Open jodyxha opened 1 week ago

jodyxha commented 1 week ago

Hi I noticed that the axis of the unit quaternion (1,0,0,0) is returned as (0,0,0).

This code

from pyquaternion import Quaternion

q=Quaternion()`
print("q: %s"%q)`
print("axis %s, angle %f"%(q.axis,q.angle))`

produces this output:

q: 1.000 +0.000i +0.000j +0.000k`
axis [0. 0. 0.], angle 0.000000`

I think this behavior is not correct. Of course, for an angle of 0 the axis is arbitrary, but it should not be [0,0,0]

teodron commented 1 week ago

The [0,0,0] is indeed not a unit vector. The axis is thus undetermined. Perhaps it would be best to indicate this situation through nan values instead of zeros and leave it up to the user of the library to indicate how they wish to proceed further. Another option would be through a special policy, e.g. offering a class property of the Quaernion class that users can override to their wishes, a property that could be named UndeterminedAxis or similar. By default, that could return nans instead of zeros, but the whole idea would be to have users configure the behavior. I also treated such an edge case a while ago by simply choosing 1,0,0 as an axis with no other consequence on my algorithm, but that is not a mathematically generally correct or without consequences. Thus, users should know that by default they will encounters nan values, but they can choose to tune the behavior if they really need a specific workaround and do not want to handle nans explicitly.

jodyxha commented 1 week ago

Yes, I have done a similar workaround, but it did not seem very clean :). I also think the returning of nan values would be a good option.

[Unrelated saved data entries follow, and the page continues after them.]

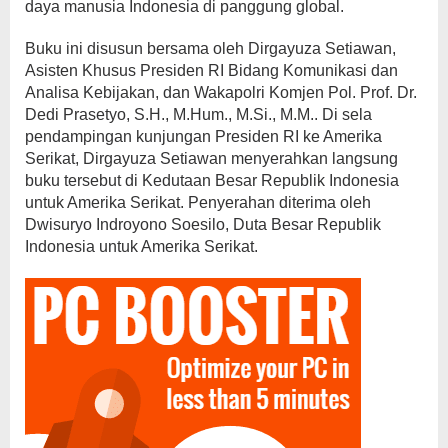
daya manusia Indonesia di panggung global.
Buku ini disusun bersama oleh Dirgayuza Setiawan,
Asisten Khusus Presiden RI Bidang Komunikasi dan
Analisa Kebijakan, dan Wakapolri Komjen Pol. Prof. Dr.
Dedi Prasetyo, S.H., M.Hum., M.Si., M.M.. Di sela
pendampingan kunjungan Presiden RI ke Amerika
Serikat, Dirgayuza Setiawan menyerahkan langsung
buku tersebut di Kedutaan Besar Republik Indonesia
untuk Amerika Serikat. Penyerahan diterima oleh
Dwisuryo Indroyono Soesilo, Duta Besar Republik
Indonesia untuk Amerika Serikat.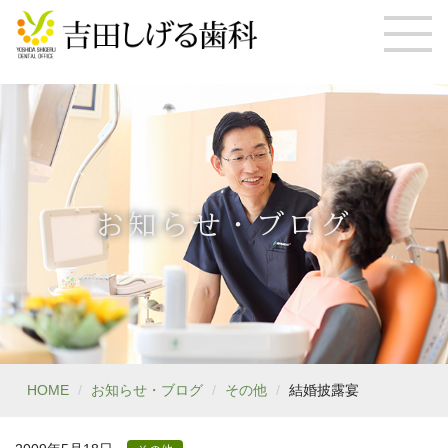
お知らせ・ブログ
HOME
お知らせ・ブログ
その他
結婚披露宴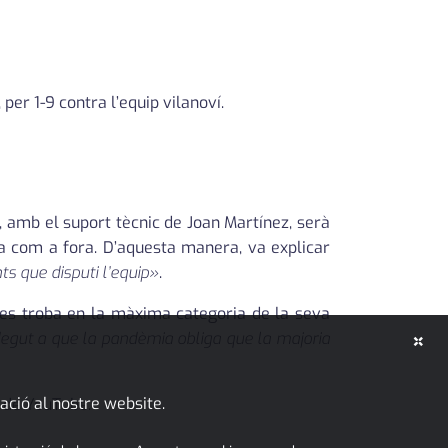
per 1-9 contra l’equip vilanoví.
, amb el suport tècnic de Joan Martínez, serà
sa com a fora. D’aquesta manera, va explicar
ts que disputi l’equip»
.
 es troba en la màxima categoria de la seva
×
egut a que la pandèmia obliga que la majoria
ació al nostre website.
s de YouTube.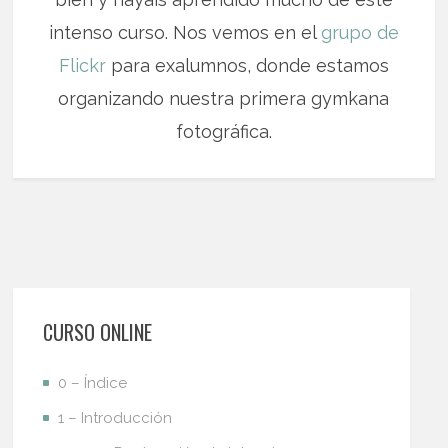
intenso curso. Nos vemos en el
grupo de
Flickr
para exalumnos, donde estamos
organizando nuestra primera gymkana
fotográfica.
CURSO ONLINE
0 – Índice
1 – Introducción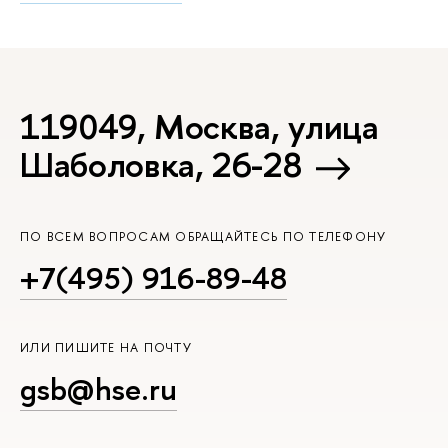
119049, Москва, улица
Шаболовка, 26-28
ПО ВСЕМ ВОПРОСАМ ОБРАЩАЙТЕСЬ ПО ТЕЛЕФОНУ
+7(495) 916-89-48
ИЛИ ПИШИТЕ НА ПОЧТУ
gsb@hse.ru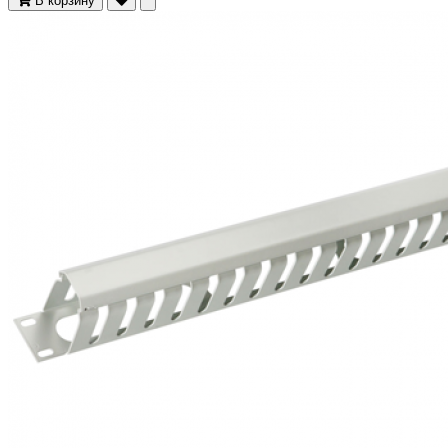
В корзину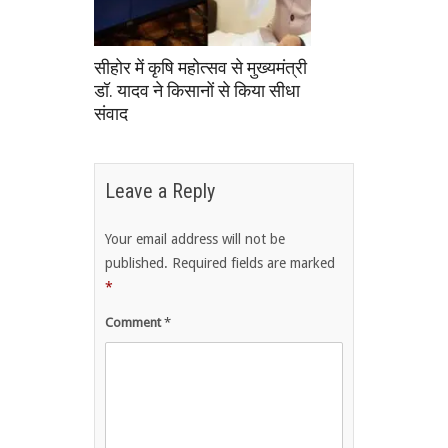
सीहोर में कृषि महोत्सव से मुख्यमंत्री
डॉ. यादव ने किसानों से किया सीधा
संवाद
Leave a Reply
Your email address will not be
published.
Required fields are marked
*
Comment
*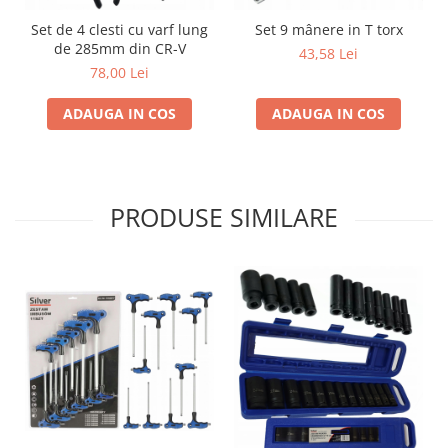
Set de 4 clesti cu varf lung
Set 9 mânere in T torx
de 285mm din CR-V
43,58 Lei
78,00 Lei
ADAUGA IN COS
ADAUGA IN COS
PRODUSE SIMILARE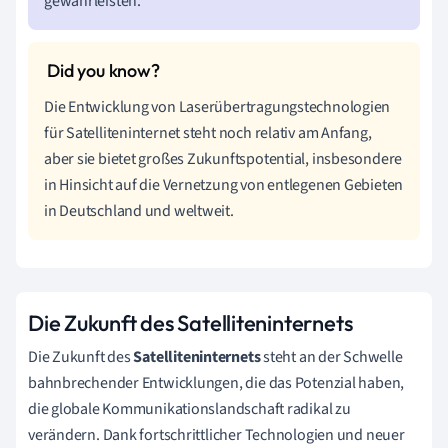
gewährleisten.
Die Entwicklung von Laserübertragungstechnologien
für Satelliteninternet steht noch relativ am Anfang,
aber sie bietet großes Zukunftspotential, insbesondere
in Hinsicht auf die Vernetzung von entlegenen Gebieten
in Deutschland und weltweit.
Die Zukunft des Satelliteninternets
Die Zukunft des
Satelliteninternets
steht an der Schwelle
bahnbrechender Entwicklungen, die das Potenzial haben,
die globale Kommunikationslandschaft radikal zu
verändern. Dank fortschrittlicher Technologien und neuer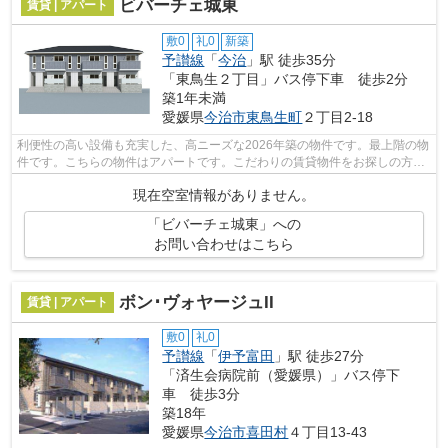
ビバーチェ城東
賃貸 | アパート
敷0
礼0
新築
予讃線
「
今治
」駅 徒歩35分
「東鳥生２丁目」バス停下車 徒歩2分
築1年未満
愛媛県
今治市
東鳥生町
２丁目2-18
利便性の高い設備も充実した、高ニーズな2026年築の物件です。最上階の物
件です。こちらの物件はアパートです。こだわりの賃貸物件をお探しの方
は、ぜひ当社にお任せ下さい。豊富な賃...
現在空室情報がありません。
「ビバーチェ城東」への
お問い合わせはこちら
ボン･ヴォヤージュII
賃貸 | アパート
敷0
礼0
予讃線
「
伊予富田
」駅 徒歩27分
「済生会病院前（愛媛県）」バス停下
車 徒歩3分
築18年
愛媛県
今治市
喜田村
４丁目13-43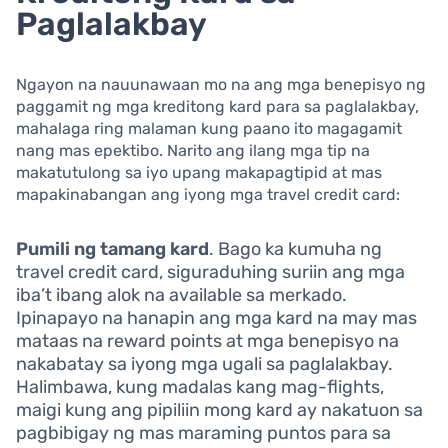
Paglalakbay
Ngayon na nauunawaan mo na ang mga benepisyo ng
paggamit ng mga kreditong kard para sa paglalakbay,
mahalaga ring malaman kung paano ito magagamit
nang mas epektibo. Narito ang ilang mga tip na
makatutulong sa iyo upang makapagtipid at mas
mapakinabangan ang iyong mga travel credit card:
Pumili ng tamang kard
. Bago ka kumuha ng
travel credit card, siguraduhing suriin ang mga
iba’t ibang alok na available sa merkado.
Ipinapayo na hanapin ang mga kard na may mas
mataas na reward points at mga benepisyo na
nakabatay sa iyong mga ugali sa paglalakbay.
Halimbawa, kung madalas kang mag-flights,
maigi kung ang pipiliin mong kard ay nakatuon sa
pagbibigay ng mas maraming puntos para sa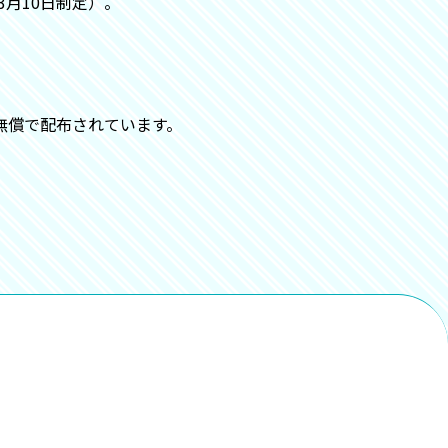
月10日制定）。
より無償で配布されています。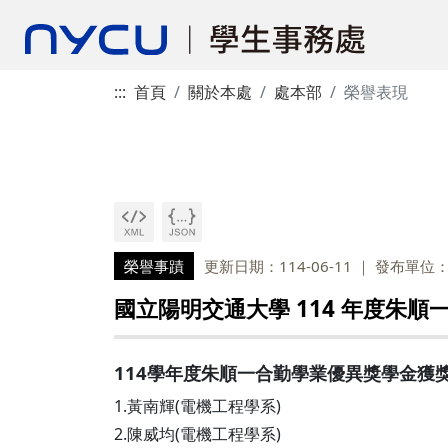
:::
首頁
關於本處
處本部
榮譽表現
榮譽事蹟
更新日期：114-06-11
發布單位
國立陽明交通大學 114 年度朱
114學年度朱順一合勤學業優異獎學金獲
1.黃南輝(電機工程學系)
2.陳威均(電機工程學系)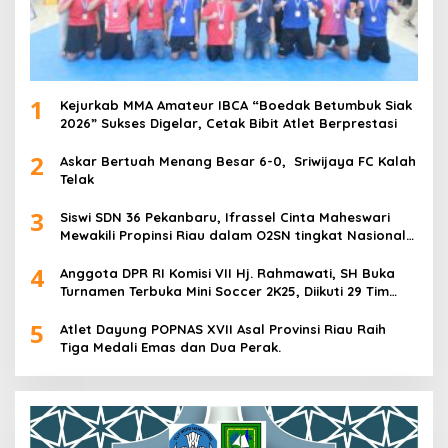
1
Kejurkab MMA Amateur IBCA “Boedak Betumbuk Siak
2026” Sukses Digelar, Cetak Bibit Atlet Berprestasi
2
Askar Bertuah Menang Besar 6-0, Sriwijaya FC Kalah
Telak
3
Siswi SDN 36 Pekanbaru, Ifrassel Cinta Maheswari
Mewakili Propinsi Riau dalam O2SN tingkat Nasional
2025 di Cabor Senam Putri
4
Anggota DPR RI Komisi VII Hj. Rahmawati, SH Buka
Turnamen Terbuka Mini Soccer 2K25, Diikuti 29 Tim
Pria dan Wanita di Kalimantan Utara
5
Atlet Dayung POPNAS XVII Asal Provinsi Riau Raih
Tiga Medali Emas dan Dua Perak.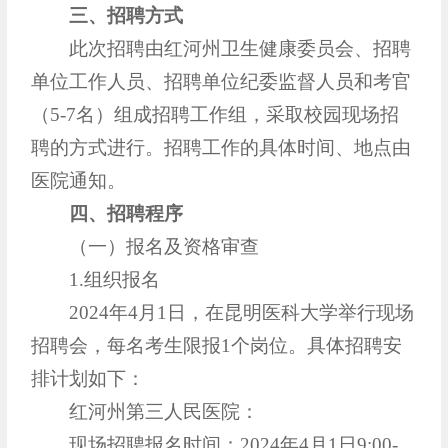
三、招聘方式
此次招聘由红河州卫生健康委员会、招聘
单位工作人员、招聘单位纪委监督人员和考官
（5-7名）组成招聘工作组，采取校园现场招
聘的方式进行。招聘工作的具体时间、地点由
医院通知。
四、招聘程序
（一）报名及资格审查
1.组织报名
2024年4月1日，在昆明医科大学举行现场
招聘会，每名考生限报1个岗位。具体招聘安
排计划如下：
红河州第三人民医院：
现场招聘报名时间：2024年4月1日9:00-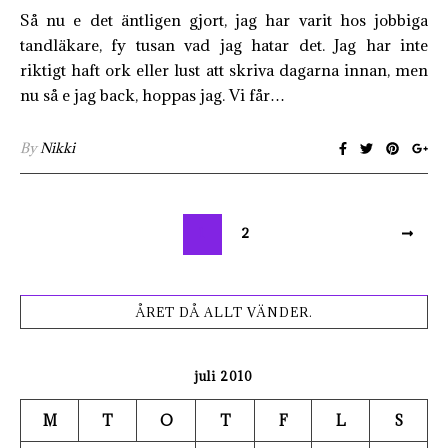
Så nu e det äntligen gjort, jag har varit hos jobbiga
tandläkare, fy tusan vad jag hatar det. Jag har inte
riktigt haft ork eller lust att skriva dagarna innan, men
nu så e jag back, hoppas jag. Vi får…
By
Nikki
1
2
ÅRET DÅ ALLT VÄNDER.
juli 2010
M
T
O
T
F
L
S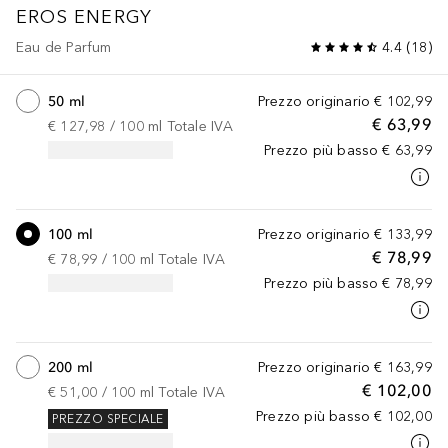
EROS
ENERGY
Eau de Parfum
4.4
(
18
)
50 ml
Prezzo originario
€ 102,99
€ 63,99
€ 127,98
 / 
100
ml
Totale IVA
Prezzo più basso
€ 63,99
100 ml
Prezzo originario
€ 133,99
€ 78,99
€ 78,99
 / 
100
ml
Totale IVA
Prezzo più basso
€ 78,99
200 ml
Prezzo originario
€ 163,99
€ 102,00
€ 51,00
 / 
100
ml
Totale IVA
Prezzo più basso
€ 102,00
PREZZO SPECIALE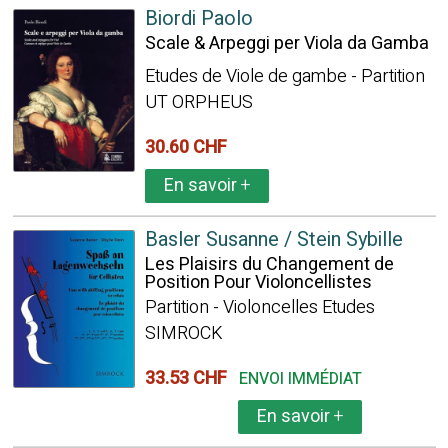
Biordi Paolo
Scale & Arpeggi per Viola da Gamba
Etudes de Viole de gambe - Partition
UT ORPHEUS
30.60 CHF
En savoir
+
Basler Susanne / Stein Sybille
Les Plaisirs du Changement de
Position Pour Violoncellistes
Partition - Violoncelles Etudes
SIMROCK
33.53 CHF
ENVOI IMMÉDIAT
En savoir
+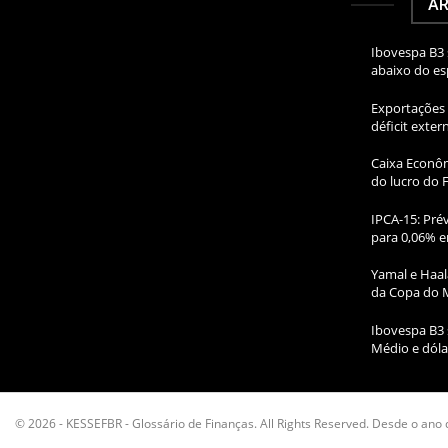
AR
Ibovespa B3 
abaixo do e
Exportações 
déficit exte
Caixa Econôm
do lucro do 
IPCA-15: Prév
para 0,06% e
Yamal e Haal
da Copa do 
Ibovespa B3 
Médio e dóla
© 2026 - KESSEFBR - Glossário de Finanças. All Rights Reserved. Desde o ano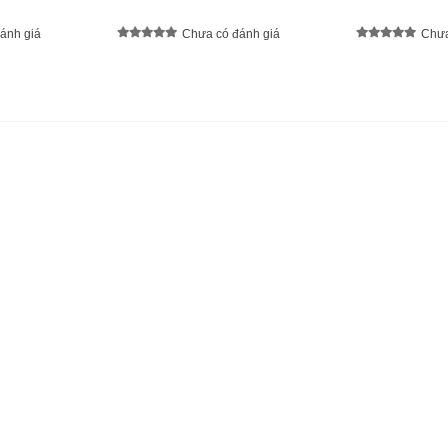
ánh giá
Chưa có đánh giá
Chưa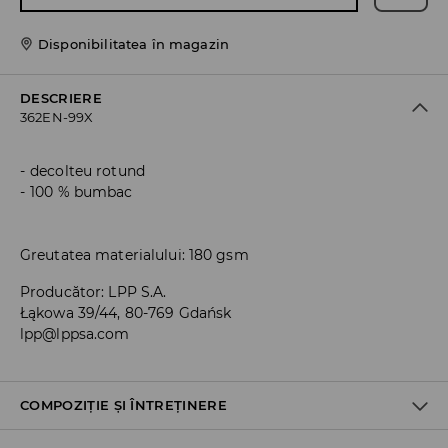
Disponibilitatea în magazin
DESCRIERE
362EN-99X
decolteu rotund
100 % bumbac
Greutatea materialului: 180 gsm
Producător
:
LPP S.A.
Łąkowa 39/44, 80-769 Gdańsk
lpp@lppsa.com
COMPOZIȚIE ȘI ÎNTREȚINERE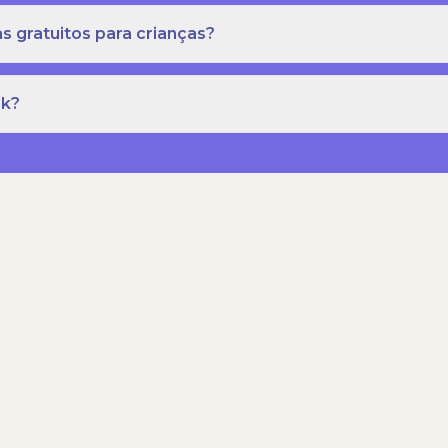
s gratuitos para crianças?
rk?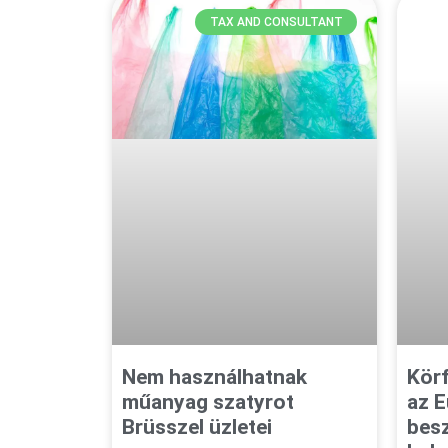
TAX AND CONSULTANT
Nem használhatnak
Kör
műanyag szatyrot
az E
Brüsszel üzletei
besz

On Wed, Jun 26, 2024 at 8:36 AM Teodor Cioaca @.***> wrote:

The [0,0,0] is indeed not a unit vector. The axis is thus undetermined. Perhaps it would be best to indicate this situation through nan values instead of zeros and leave it up to the user of the library to indicate how they wish to proceed further. Another option would be through a special policy, e.g. offering a class property of the Quaernion class that users can override to their wishes, a property that could be named UndeterminedAxis or similar. By default, that could return nans instead of zeros, but the whole idea would be to have users configure the behavior. I also treated such an edge case a while ago by simply choosing 1,0,0 as an axis with no other consequence on my algorithm, but that is not a mathematically generally correct or without consequences. Thus, users should know that by default they will encounters nan values, but they can choose to tune the behavior if they really need a specific workaround and do not want to handle nans explicitly.